Given text:
§

“You captain”, Why Garrone’s film shouldn’t win an Oscar
LOME', Togo – I was passing through Dakar these past two weeks.
Lots of projects underway but I found the time to go and see Matteo Garrone's latest film, "Me Captain" (…what a title…), which I feared it would be made. It seems like everyone except a very small portion of people liked it. But at the second minute I was already about to leave. I write for the confused ones and for those who think they have cleared their conscience by watching a film which, in my opinion, represents an insult to reality (perhaps one of the many reasons why the director has postponed twice his long waited appearance at the Italian Cultural Institute in Senegal). I don't want to make it too long but I don't want to stay silent either. Here are just some of the criticisms that I hope can be considered “constructive”.
The day before going to the cinema, I had been invited to the Senegalese Navy base in Dakar, behind the "new" train station. It was five in the morning and most of the inhabitants of all ages and genders were already up (many were running) to go to work. It was still dark. In an African capital where you can often order a cocktail for 8 thousand franc CFA ($14) and at the same time the waiter earns 100 thousand a month, the inequalities are logically enormous. In addition to the traditional dance shown in the film, I would have liked to see a greater context of "dakaroise" life. This is why I find it an insult that the sixteen-year-old protagonist (who still offered us – I don't know how much he was paid but I can imagine – a magnificent performance) wakes up "annoyed" by the sun’s rays and wastes time laughing and joking with his family before leaving home.

§

(Recorded data)
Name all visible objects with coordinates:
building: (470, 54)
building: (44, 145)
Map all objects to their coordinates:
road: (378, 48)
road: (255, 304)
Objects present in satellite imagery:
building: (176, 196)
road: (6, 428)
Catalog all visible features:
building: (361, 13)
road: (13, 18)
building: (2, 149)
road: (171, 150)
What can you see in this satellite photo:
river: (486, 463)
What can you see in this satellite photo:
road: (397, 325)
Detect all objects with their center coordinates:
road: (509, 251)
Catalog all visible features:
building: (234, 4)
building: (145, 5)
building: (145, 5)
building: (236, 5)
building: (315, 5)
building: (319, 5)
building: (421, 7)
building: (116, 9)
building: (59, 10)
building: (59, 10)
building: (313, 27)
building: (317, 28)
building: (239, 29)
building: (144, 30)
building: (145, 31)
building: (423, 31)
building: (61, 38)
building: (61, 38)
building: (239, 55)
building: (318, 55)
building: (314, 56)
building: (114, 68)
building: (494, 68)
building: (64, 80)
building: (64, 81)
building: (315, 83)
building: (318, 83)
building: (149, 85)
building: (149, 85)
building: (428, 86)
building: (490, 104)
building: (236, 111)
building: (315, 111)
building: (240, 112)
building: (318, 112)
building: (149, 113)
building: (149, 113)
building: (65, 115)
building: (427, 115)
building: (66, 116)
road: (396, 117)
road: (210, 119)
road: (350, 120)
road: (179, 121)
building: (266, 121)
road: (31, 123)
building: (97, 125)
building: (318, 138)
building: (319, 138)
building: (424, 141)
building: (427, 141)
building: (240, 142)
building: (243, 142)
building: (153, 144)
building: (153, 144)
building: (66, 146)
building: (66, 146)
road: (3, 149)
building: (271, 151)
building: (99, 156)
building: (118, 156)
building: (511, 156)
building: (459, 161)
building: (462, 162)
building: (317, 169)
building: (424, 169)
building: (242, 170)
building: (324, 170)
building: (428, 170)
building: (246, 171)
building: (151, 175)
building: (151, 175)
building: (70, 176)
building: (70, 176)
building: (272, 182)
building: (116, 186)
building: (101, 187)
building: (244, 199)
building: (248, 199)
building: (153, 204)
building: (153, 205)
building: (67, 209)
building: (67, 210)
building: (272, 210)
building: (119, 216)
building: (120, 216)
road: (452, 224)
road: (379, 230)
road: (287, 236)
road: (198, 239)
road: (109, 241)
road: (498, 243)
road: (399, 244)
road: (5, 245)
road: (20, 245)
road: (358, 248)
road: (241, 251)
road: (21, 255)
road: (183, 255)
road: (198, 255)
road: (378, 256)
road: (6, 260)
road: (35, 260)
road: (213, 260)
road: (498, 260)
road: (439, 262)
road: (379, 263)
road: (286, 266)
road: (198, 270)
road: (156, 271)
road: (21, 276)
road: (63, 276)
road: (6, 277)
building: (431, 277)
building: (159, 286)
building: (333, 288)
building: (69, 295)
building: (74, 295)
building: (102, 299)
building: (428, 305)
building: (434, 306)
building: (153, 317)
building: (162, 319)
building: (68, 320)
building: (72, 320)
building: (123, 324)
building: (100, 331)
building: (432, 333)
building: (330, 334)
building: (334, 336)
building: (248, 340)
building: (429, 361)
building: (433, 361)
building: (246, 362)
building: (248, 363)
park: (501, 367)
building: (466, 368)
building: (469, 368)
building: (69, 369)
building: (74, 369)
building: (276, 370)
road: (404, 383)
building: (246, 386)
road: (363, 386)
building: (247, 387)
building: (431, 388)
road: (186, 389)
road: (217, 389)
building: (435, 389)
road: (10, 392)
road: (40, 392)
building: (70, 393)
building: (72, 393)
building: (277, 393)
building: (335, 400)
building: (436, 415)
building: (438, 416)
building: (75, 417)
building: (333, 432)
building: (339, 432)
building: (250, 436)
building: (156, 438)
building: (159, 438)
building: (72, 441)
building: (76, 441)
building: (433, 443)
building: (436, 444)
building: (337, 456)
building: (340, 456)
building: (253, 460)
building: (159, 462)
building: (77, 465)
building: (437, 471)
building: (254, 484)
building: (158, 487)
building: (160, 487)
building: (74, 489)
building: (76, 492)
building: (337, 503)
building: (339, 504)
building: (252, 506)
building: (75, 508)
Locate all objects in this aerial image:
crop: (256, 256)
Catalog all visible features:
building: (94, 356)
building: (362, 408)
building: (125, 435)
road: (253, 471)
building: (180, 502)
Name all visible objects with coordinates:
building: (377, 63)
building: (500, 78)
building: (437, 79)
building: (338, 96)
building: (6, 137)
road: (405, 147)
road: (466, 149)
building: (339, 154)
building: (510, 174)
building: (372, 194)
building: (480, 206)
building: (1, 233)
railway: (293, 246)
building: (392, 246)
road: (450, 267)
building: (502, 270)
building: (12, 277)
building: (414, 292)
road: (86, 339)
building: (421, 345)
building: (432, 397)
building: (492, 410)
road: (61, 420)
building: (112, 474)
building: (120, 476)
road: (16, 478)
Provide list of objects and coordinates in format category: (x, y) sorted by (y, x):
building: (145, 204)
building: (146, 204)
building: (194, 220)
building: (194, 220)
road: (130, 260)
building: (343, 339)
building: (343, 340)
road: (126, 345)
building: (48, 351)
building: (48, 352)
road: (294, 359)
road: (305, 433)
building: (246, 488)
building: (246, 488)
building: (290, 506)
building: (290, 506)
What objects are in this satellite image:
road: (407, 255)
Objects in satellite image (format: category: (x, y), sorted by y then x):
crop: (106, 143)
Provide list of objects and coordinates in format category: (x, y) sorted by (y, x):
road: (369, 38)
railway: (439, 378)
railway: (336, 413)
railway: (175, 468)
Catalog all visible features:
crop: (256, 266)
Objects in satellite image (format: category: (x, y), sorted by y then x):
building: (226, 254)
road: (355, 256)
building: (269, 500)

§

Exercise details:
Reproduce the whole piece on Garrone's film from above, word for word and with nothing changed.

The response:
“You captain”, Why Garrone’s film shouldn’t win an Oscar
LOME', Togo – I was passing through Dakar these past two weeks.
Lots of projects underway but I found the time to go and see Matteo Garrone's latest film, "Me Captain" (…what a title…), which I feared it would be made. It seems like everyone except a very small portion of people liked it. But at the second minute I was already about to leave. I write for the confused ones and for those who think they have cleared their conscience by watching a film which, in my opinion, represents an insult to reality (perhaps one of the many reasons why the director has postponed twice his long waited appearance at the Italian Cultural Institute in Senegal). I don't want to make it too long but I don't want to stay silent either. Here are just some of the criticisms that I hope can be considered “constructive”.
The day before going to the cinema, I had been invited to the Senegalese Navy base in Dakar, behind the "new" train station. It was five in the morning and most of the inhabitants of all ages and genders were already up (many were running) to go to work. It was still dark. In an African capital where you can often order a cocktail for 8 thousand franc CFA ($14) and at the same time the waiter earns 100 thousand a month, the inequalities are logically enormous. In addition to the traditional dance shown in the film, I would have liked to see a greater context of "dakaroise" life. This is why I find it an insult that the sixteen-year-old protagonist (who still offered us – I don't know how much he was paid but I can imagine – a magnificent performance) wakes up "annoyed" by the sun’s rays and wastes time laughing and joking with his family before leaving home.